Now, the Russian Olympic Committee must report the decision to the International Olympic Committee (IOC).
Due to the two-year sanction confirmed at the end of 2020 by the Court of Arbitration for Sport, Russian athletes must compete without a shield, flag and anthem.
The handball team, which debuted against Belarus at the World Cup in Egypt, has been the first Russian team that has had to comply with this sanction.
The octogenarian singer Lev Leschenko, who participated in the closing ceremony of the Moscow Olympic Games (1980), supported the election and recalled that “it is not a military song”, as it was composed before the war in 1938.
The idea was not endorsed by several leading figures such as the legendary ice skating coach, Tatiana Tarsov, who called to reconsider ‘Katiusha’ as an anthem, since “It remembers the war”, not in vain that was the name chosen to denominate a rocket launcher.
And he proposed as variants two compositions of Glinka and Tchaikovsky, while pianist Dwe Matsev also leaned towards classics like this last one or Rajmninov.
For her part, the deputy and Olympic speed skating champion, Svetlana Zhrova, warned that the IOC is likely not to accept the song chosen by the athletes.
“If they took the anthem away from us, it means that they will not allow another melody to play that is associated with Russia.

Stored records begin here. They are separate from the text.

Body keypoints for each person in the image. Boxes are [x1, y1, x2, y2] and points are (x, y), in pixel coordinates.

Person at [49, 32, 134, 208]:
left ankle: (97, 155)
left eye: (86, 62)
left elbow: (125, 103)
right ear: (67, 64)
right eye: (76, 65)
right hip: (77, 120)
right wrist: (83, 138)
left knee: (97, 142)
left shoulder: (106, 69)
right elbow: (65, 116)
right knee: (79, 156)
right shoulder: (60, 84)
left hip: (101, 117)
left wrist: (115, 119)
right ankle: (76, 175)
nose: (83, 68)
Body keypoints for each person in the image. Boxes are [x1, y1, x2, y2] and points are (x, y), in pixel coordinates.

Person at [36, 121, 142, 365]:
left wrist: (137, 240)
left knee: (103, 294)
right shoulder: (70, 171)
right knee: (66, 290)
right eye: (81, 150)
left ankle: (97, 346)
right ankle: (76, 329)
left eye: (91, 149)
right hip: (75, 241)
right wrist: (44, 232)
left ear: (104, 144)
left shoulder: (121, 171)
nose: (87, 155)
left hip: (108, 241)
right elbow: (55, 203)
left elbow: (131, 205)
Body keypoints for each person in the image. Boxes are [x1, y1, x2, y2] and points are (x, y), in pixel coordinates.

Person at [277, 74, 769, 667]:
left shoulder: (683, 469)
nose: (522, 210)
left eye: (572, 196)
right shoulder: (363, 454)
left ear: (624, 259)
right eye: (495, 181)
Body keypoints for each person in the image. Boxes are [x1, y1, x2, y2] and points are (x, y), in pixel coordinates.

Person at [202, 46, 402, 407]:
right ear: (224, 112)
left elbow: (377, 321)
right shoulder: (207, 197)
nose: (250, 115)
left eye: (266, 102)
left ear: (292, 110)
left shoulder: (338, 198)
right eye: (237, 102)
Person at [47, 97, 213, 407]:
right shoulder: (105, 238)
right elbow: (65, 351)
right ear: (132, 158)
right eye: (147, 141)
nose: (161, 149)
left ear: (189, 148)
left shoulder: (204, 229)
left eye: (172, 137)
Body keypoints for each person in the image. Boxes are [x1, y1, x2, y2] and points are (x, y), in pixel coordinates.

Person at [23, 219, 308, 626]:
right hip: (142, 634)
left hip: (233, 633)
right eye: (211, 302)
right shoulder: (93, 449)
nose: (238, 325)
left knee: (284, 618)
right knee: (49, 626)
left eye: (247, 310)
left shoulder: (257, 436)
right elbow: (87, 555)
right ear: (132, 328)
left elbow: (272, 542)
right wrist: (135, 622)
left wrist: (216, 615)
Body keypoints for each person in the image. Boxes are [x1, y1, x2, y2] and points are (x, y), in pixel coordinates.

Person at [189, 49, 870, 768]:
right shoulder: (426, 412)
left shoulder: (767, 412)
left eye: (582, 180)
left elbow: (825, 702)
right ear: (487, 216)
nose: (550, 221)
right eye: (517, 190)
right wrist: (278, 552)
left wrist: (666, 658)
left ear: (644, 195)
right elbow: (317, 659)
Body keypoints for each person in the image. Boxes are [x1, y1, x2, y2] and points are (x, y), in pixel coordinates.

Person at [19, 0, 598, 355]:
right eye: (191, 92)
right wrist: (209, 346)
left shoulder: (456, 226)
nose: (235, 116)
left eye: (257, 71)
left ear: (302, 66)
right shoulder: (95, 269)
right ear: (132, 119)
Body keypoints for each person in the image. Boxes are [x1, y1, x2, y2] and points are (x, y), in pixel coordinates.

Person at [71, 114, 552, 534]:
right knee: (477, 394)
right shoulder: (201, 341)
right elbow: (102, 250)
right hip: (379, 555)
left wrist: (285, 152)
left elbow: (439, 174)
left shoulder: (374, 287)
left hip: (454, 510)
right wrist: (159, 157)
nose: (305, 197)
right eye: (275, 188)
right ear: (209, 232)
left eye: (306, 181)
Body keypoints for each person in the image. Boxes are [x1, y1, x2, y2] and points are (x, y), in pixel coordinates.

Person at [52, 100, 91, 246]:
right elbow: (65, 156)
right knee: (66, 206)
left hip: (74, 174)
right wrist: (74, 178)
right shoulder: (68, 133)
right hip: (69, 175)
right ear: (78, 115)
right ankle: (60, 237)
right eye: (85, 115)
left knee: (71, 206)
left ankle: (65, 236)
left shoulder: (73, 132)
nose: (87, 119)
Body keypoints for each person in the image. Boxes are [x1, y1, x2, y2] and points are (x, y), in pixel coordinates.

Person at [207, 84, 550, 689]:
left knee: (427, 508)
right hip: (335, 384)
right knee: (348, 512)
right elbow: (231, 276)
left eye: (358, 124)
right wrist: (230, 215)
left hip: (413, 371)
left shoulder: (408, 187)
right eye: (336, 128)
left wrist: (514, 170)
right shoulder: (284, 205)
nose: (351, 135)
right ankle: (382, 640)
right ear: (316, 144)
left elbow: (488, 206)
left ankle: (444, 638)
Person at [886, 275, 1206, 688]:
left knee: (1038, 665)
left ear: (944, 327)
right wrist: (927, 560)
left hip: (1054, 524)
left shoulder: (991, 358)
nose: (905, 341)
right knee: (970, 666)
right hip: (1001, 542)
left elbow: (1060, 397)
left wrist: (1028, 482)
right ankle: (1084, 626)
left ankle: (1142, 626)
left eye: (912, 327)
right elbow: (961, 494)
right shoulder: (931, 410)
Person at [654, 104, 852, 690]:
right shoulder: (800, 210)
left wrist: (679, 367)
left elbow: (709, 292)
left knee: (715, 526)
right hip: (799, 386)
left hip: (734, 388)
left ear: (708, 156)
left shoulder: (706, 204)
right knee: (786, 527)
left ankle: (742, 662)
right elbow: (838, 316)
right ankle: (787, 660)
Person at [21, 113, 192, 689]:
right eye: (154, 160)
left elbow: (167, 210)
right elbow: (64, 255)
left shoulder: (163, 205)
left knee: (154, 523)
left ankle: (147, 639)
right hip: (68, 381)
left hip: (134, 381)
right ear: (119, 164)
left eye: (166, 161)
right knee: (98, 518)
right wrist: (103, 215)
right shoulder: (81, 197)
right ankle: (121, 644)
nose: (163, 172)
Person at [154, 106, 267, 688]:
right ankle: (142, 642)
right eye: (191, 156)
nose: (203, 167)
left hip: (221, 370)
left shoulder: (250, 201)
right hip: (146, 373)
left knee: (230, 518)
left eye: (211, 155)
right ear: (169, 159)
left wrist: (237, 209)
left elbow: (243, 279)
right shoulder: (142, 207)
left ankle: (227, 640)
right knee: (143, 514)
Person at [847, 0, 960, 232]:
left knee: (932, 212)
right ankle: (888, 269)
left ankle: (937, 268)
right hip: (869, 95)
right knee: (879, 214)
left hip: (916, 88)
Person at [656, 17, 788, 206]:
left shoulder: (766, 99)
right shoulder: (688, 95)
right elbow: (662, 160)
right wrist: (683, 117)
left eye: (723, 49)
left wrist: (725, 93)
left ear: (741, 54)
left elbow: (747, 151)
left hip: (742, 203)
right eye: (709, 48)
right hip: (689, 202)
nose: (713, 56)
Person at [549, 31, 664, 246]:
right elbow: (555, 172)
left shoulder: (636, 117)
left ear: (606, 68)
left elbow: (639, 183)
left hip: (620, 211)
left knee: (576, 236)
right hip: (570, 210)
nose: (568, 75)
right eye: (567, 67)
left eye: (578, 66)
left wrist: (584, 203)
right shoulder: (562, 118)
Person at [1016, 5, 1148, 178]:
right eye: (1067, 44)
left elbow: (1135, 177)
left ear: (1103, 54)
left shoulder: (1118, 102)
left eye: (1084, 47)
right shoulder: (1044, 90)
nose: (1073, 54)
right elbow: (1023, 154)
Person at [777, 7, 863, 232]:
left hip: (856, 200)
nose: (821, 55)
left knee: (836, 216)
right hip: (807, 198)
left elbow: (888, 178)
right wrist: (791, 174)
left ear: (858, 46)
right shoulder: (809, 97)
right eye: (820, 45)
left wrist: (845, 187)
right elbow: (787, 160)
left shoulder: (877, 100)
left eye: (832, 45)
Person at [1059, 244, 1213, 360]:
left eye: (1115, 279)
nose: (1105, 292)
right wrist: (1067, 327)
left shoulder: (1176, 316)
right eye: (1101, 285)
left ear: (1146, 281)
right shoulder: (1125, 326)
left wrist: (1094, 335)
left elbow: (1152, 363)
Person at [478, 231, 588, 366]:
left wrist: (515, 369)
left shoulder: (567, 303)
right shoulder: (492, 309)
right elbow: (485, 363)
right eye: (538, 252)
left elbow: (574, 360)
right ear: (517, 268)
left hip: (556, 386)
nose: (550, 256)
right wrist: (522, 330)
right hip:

Also, they can accuse us that it is a military song and, in this way, Russia wants to prove something“, ready.
Zhrova thinks that “the Russian anthem better come out of the throats of the fans”, since “singing in the stands cannot be forbidden.”
‘katiusha’ (diminutive of Yekaterina), one of the best-known Russian melodies abroad, tells of a woman’s love for a man who serves in the Red Army.
During the war against nazis, ‘Katiusha’ became one of the symbols of the resistance against the Hitler invasion.
During the next two years Russian athletes will have to compete as neutral athletes in Olympic (Tokyo and Beijing) and World Games, but not in the qualifying events or in the Europeans, where they will be able to carry their flag and listen to their anthem.